L'Etat prend des mesures, en commençant par les questions prioritaires pour le citoyen, d'ordre économique et social (?). Les préoccupations politiques suivront et c'est le gouvernement qui décidera du moment opportun».

 Le propos du ministre de l'intérieur, Dahou Ould Kablia, est limpide sur la manière dont le gouvernement voit les choses. Cela d'ailleurs se traduit par une série de mesures dont certaines font grincer des dents, tant elles sentent fort le populisme et l'improvisation.

 Il n'y a rien de surprenant à voir le pouvoir agir dans cette direction puisqu'il croit que les Algériens n'ont pas de demandes politiques ; ou que les mesures à caractère social - et économique ? - qu'il prend tendraient à réduire l'importance de cette demande. Le diagnostic ou l'appréciation traduisent une vision très discutable.

 Il n'est même pas nécessaire d'essayer de décortiquer la philosophie qui sous-tend ce genre d'assertion. Il faut admettre que cette vision existe et que cela fait partie du droit élémentaire d'avoir des convictions. Par contre, ce que M. Ould Kablia ne peut ignorer est que les droits légaux consacrés par la Constitution et les lois ne sont pas subordonnés à la vision du monde du gouvernement et à son agenda.

 Le gouvernement a toute latitude d'essayer de convaincre les Algériens qu'il s'occupe des questions économiques et sociales et que cela est la chose la plus importante à ses yeux ; cela ne lui octroie pas le droit de suspendre un droit légal.
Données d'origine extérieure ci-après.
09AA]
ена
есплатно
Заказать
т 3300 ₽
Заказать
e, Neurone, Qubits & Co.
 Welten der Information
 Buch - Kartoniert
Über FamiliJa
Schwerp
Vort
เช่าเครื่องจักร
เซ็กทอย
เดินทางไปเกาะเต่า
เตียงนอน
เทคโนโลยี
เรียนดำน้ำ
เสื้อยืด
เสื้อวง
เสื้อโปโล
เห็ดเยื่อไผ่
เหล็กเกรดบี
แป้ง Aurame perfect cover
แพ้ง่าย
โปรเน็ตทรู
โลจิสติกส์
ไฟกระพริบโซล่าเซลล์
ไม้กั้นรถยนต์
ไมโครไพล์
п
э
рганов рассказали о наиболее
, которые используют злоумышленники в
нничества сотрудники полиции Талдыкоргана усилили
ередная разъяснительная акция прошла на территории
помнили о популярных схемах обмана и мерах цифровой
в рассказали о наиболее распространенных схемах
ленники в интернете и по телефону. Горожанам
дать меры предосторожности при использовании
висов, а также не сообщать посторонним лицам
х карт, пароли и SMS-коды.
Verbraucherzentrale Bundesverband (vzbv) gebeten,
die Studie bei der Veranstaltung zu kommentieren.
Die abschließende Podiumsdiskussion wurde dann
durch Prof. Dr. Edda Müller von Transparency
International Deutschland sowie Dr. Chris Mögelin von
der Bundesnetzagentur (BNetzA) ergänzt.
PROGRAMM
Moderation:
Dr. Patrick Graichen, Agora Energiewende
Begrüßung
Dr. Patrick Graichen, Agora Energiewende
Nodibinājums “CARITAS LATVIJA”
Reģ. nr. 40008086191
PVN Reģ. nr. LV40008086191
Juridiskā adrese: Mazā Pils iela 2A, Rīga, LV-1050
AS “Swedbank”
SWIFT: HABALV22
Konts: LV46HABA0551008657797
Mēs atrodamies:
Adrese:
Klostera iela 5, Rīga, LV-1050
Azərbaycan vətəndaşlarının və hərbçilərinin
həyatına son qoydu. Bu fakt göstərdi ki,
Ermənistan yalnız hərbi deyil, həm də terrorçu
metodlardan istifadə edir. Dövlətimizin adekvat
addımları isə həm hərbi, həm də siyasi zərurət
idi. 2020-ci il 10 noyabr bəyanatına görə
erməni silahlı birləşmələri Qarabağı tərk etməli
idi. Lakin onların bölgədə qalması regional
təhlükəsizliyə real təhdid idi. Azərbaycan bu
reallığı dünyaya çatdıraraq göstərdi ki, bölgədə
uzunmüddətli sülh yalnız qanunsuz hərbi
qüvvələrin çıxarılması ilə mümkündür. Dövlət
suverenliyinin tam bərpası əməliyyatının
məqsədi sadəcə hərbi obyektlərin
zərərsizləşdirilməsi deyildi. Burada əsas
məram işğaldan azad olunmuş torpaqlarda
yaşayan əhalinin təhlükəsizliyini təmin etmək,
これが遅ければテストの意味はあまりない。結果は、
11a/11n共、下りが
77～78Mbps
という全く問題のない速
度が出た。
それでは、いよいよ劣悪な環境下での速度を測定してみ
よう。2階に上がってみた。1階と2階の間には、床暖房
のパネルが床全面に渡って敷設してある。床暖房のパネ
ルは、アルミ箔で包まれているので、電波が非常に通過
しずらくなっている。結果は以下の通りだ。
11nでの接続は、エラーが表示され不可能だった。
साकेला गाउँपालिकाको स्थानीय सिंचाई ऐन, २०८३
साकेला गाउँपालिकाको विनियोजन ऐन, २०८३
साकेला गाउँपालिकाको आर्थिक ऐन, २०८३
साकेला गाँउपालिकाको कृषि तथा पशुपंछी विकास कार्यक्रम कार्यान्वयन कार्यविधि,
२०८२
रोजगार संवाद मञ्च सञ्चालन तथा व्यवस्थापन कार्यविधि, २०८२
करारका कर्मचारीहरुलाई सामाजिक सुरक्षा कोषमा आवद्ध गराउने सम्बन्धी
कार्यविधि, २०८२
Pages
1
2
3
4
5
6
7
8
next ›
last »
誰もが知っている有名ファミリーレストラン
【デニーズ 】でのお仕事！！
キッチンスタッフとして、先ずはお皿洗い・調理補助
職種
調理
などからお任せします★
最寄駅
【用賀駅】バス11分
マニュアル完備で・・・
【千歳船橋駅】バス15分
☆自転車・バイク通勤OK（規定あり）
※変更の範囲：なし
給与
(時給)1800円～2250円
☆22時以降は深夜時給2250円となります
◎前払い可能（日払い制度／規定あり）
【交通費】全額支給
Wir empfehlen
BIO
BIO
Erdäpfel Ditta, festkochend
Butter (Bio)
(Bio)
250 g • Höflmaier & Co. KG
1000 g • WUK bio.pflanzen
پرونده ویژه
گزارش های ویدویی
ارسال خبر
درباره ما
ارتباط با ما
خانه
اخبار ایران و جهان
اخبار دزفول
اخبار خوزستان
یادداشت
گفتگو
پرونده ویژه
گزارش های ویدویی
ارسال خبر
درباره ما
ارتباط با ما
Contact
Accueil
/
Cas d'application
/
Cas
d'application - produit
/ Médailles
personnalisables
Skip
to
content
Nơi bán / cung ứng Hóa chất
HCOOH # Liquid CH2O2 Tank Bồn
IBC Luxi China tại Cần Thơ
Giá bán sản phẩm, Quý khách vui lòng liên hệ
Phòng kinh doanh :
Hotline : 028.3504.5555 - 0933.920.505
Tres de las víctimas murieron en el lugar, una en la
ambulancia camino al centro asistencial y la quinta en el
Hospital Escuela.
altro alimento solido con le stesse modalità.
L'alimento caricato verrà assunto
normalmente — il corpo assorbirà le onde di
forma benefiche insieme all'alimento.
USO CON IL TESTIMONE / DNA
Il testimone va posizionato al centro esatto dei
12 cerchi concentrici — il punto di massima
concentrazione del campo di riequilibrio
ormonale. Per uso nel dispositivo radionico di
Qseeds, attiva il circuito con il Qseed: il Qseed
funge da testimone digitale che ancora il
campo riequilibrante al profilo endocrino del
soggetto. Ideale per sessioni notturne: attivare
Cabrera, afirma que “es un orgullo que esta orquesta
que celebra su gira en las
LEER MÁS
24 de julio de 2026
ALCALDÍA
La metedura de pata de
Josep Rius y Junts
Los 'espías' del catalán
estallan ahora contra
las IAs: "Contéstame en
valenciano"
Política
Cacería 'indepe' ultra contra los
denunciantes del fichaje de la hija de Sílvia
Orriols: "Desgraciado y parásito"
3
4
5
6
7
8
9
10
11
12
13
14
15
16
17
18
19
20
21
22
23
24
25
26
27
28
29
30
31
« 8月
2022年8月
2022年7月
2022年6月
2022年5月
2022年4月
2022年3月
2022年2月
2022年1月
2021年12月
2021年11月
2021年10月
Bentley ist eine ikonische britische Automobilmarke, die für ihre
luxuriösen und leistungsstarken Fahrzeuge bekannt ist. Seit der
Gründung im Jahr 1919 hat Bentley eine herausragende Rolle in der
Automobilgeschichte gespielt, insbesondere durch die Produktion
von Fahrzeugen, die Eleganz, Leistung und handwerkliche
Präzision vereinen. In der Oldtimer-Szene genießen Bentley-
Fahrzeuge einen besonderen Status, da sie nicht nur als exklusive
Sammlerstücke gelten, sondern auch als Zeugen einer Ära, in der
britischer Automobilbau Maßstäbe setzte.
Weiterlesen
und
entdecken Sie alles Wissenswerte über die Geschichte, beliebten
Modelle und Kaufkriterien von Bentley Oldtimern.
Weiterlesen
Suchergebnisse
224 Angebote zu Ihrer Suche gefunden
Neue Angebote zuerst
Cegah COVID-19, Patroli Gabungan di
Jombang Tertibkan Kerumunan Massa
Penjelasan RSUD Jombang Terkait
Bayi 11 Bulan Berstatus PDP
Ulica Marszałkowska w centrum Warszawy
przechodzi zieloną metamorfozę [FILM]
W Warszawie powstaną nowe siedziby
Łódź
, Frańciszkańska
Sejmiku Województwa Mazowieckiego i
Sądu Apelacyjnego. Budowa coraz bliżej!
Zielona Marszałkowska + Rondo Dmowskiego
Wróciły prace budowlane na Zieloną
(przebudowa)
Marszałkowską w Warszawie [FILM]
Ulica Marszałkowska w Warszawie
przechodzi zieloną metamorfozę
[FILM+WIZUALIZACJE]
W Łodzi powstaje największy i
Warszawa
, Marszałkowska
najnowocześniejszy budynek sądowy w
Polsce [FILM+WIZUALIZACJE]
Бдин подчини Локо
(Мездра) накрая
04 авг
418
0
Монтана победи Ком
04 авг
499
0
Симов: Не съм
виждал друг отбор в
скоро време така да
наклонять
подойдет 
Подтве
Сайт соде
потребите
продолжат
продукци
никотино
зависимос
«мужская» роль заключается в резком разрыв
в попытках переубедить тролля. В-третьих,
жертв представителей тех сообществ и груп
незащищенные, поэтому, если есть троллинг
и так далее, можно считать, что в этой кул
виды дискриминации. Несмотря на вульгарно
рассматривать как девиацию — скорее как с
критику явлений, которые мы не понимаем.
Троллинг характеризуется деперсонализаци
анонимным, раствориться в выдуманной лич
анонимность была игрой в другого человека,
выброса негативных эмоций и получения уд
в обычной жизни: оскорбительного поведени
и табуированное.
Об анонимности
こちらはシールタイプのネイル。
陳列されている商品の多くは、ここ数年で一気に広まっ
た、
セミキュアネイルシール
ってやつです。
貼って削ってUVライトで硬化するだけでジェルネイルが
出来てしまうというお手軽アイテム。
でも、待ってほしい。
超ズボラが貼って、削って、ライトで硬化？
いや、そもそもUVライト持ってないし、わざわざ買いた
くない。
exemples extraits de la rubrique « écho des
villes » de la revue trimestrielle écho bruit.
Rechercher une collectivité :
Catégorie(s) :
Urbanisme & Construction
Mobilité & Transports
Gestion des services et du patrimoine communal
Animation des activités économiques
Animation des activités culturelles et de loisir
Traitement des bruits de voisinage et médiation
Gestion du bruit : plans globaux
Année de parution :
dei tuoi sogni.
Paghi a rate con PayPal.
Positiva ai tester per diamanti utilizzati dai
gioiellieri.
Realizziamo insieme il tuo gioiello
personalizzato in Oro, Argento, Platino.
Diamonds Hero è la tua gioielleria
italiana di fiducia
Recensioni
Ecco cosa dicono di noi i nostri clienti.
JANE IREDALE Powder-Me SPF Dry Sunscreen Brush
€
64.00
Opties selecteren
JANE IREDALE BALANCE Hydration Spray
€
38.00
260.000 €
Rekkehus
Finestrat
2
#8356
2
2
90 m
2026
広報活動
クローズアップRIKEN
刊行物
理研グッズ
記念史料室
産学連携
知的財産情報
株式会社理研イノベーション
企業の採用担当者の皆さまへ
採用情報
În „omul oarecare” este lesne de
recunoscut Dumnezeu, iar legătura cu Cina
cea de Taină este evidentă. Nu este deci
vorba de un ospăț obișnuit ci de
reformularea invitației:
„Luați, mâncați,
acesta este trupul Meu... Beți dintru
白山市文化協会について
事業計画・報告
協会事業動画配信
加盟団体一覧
Créer un parti politique est une affaire de citoyens qui n'est pas tributaire des « priorités » du pouvoir politique. Il y a une loi qui fixe les conditions de création d'un parti, les pièces justificatives à fournir et l'autorité administrative chargée de recevoir le dossier et de délivrer l'agrément.

 Formellement, il s'agit d'un processus administratif qui ne dépend pas d'un quitus politique du pouvoir, ni de sa disponibilité, ni de son emploi du temps. Aucun souci prioritaire de l'Etat ne doit donc permettre de justifier la suspension de fait de l'application de la loi.

 La levée officielle de l'état d'urgence ne permet plus de masquer qu'on est devant une entrave à l'exercice d'un droit reconnu par les lois. Même s'il essaie de nuancer l'interdit de fait qui est opposé à des citoyens de créer leurs partis politiques, le ministre de l'Intérieur sera constamment dans l'impossibilité d'opposer un argument de droit convaincant.

 Le gouvernement fait de la politique - ce qui est la moindre des choses - mais aucune politique ne peut être fondée sur le non-respect de la loi. Ni la Constitution ni les lois ne soumettent le droit des Algériens de créer des partis ou des associations à un agenda gouvernemental particulier. Aucune loi n'est faite pour n'être appliquée que quand le gouvernement le veut bien. Les questions prioritaires d'ordre économique et social, qui sont mises en avant par le gouvernement, ne peuvent servir d'argument ou de justification à la non-application de la loi.

 Il n'est pas inutile de rappeler que le respect de la forme de la loi est primordial car il préjuge sur le fond. L'application de la loi - de toutes les lois - est une obligation permanente. Et il faudra sans doute le rappeler avec vigueur à chaque fois qu'un responsable laisse entendre que l'exercice des libertés et des droits reconnus par la Constitution n'est pas une priorité et qu'il peut de ce fait être suspendu? Jusqu'à ce qu'il veuille bien.